The ethanol industry is distilling enough product to satisfy the government mandate for blended fuels, usually about 10 percent ethanol. But without increased demand or mandate for more ethanol content in fuels, the industry has hit a so-called "blend wall" that is forcing small, higher-cost plants to close.

One such facility was the Abengoa plant in Colwich that closed in 2011 after 25 years in operations.

Dave Vander Griend, president of ICM, a Colwich-based designer and operator of ethanol plants in south-central Kansas, told the Wichita Eagle (http://bit.ly/1cK9Mvy) that the ethanol industry won't cease to exist but is stagnating and could lead to the eventual takeover by the large oil companies.

"Ethanol at E10 (10 percent of a gallon of fuel) will not go away," he said. "The government established it, and the petroleum industry likes it."

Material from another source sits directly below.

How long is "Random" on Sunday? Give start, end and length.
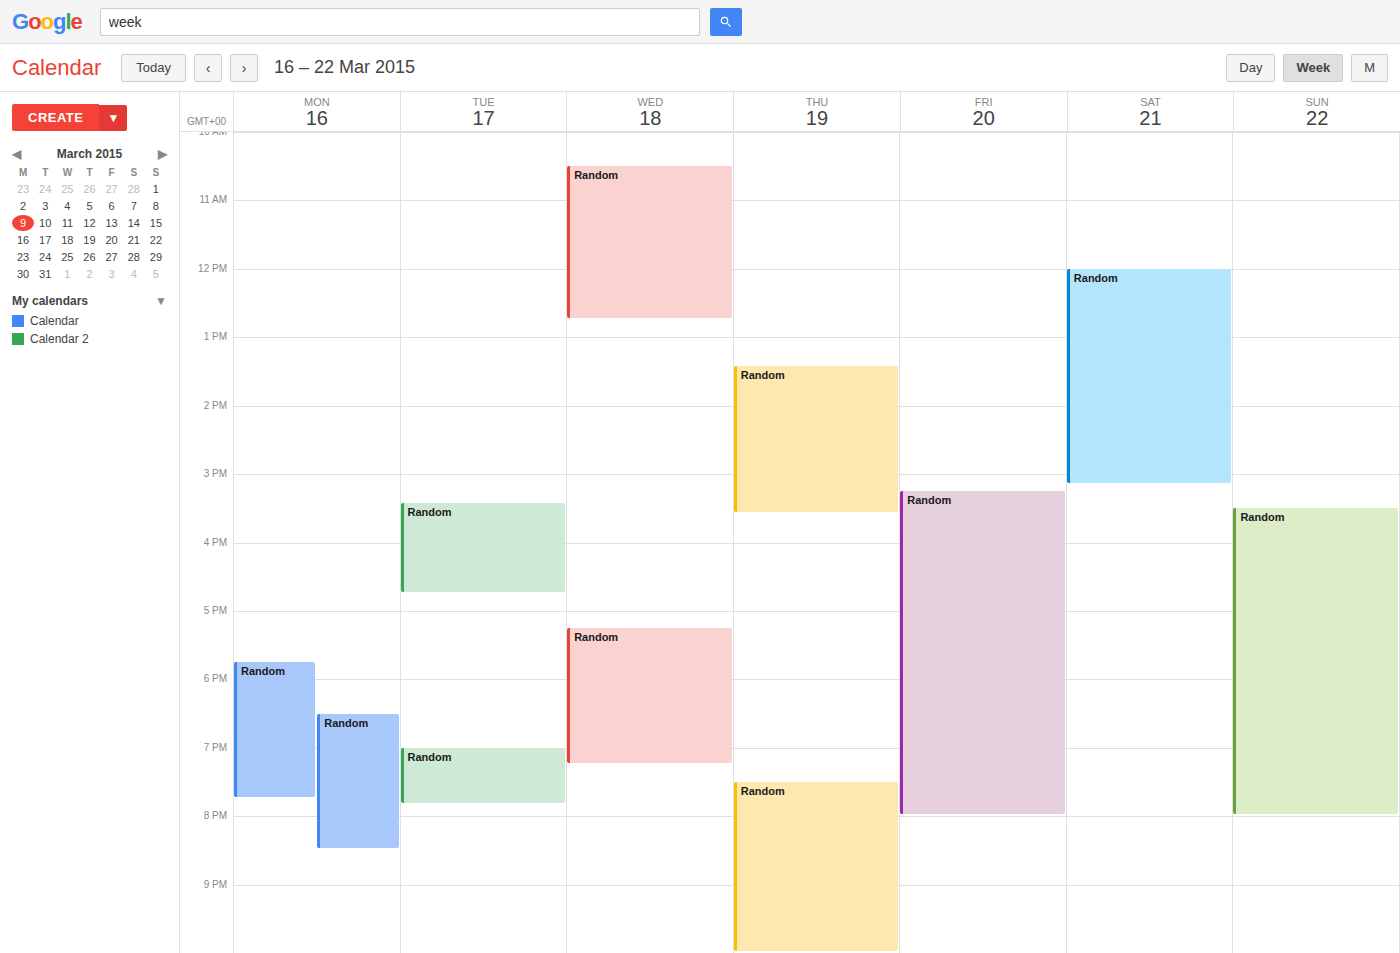
3:30 PM to 8:00 PM, 4 hours 30 minutesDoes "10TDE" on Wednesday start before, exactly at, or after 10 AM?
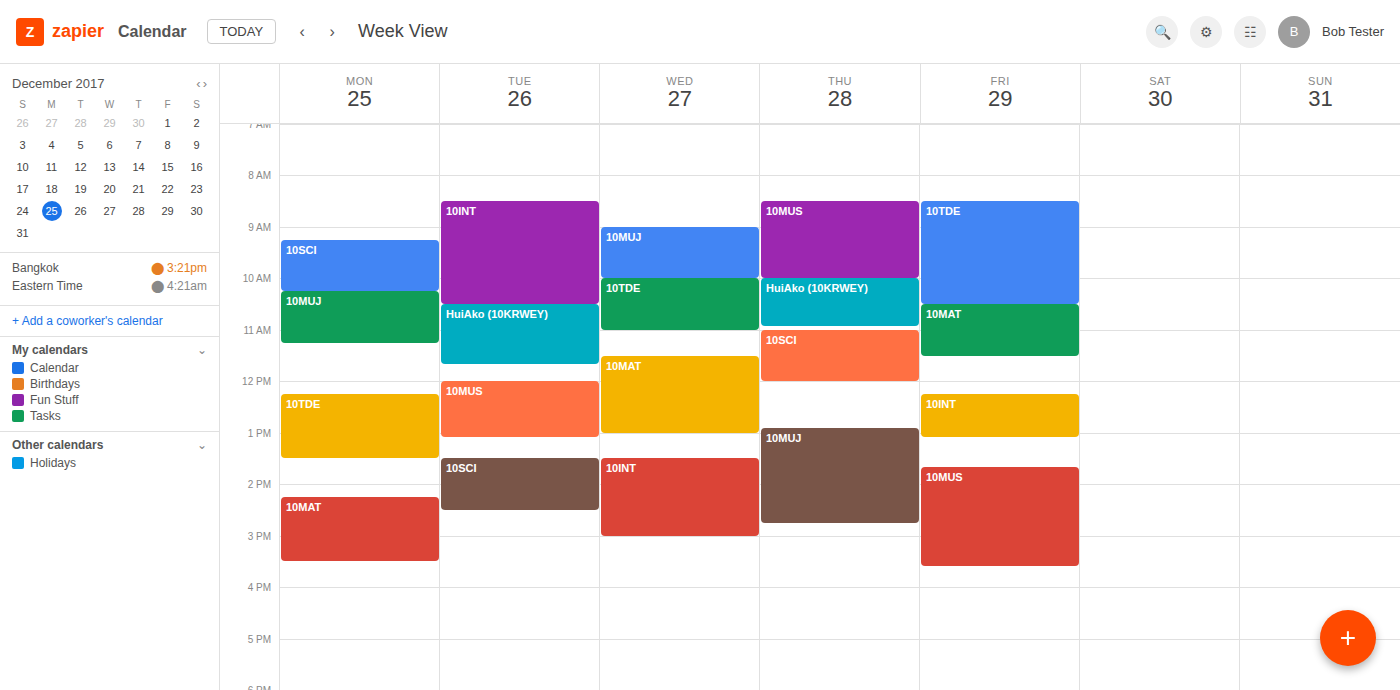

Congress created the Renewable Fuel Standard in 2005 requiring refiners and blenders of gasoline to purchase ethanol each year, increasing to 36 billion gallons by 2022, with the goal of reducing the demand for foreign oil and boosting domestic agriculture. About 12 billion gallons was purchased in 2012.

Most of the fuel is made from corn, though regulations gave hope for the feasibility of developing ethanol from other sources such as wheat straw or switch grass.

According to the U.S. Energy Information Agency, Kansas produced 41.5 million barrels of crude oil in 2011, the most recent statistics available, compared to nearly 10.7 million barrels of ethanol. Nationally, more than 2 billion barrels of crude were produced and 331.6 million barrels of ethanol produced in 2011.

Other regulations were at play including the Environmental Protection Agency's rule on how much ethanol could be added to fuel without damaging engines. Tax incentives were passed to help develop the industry.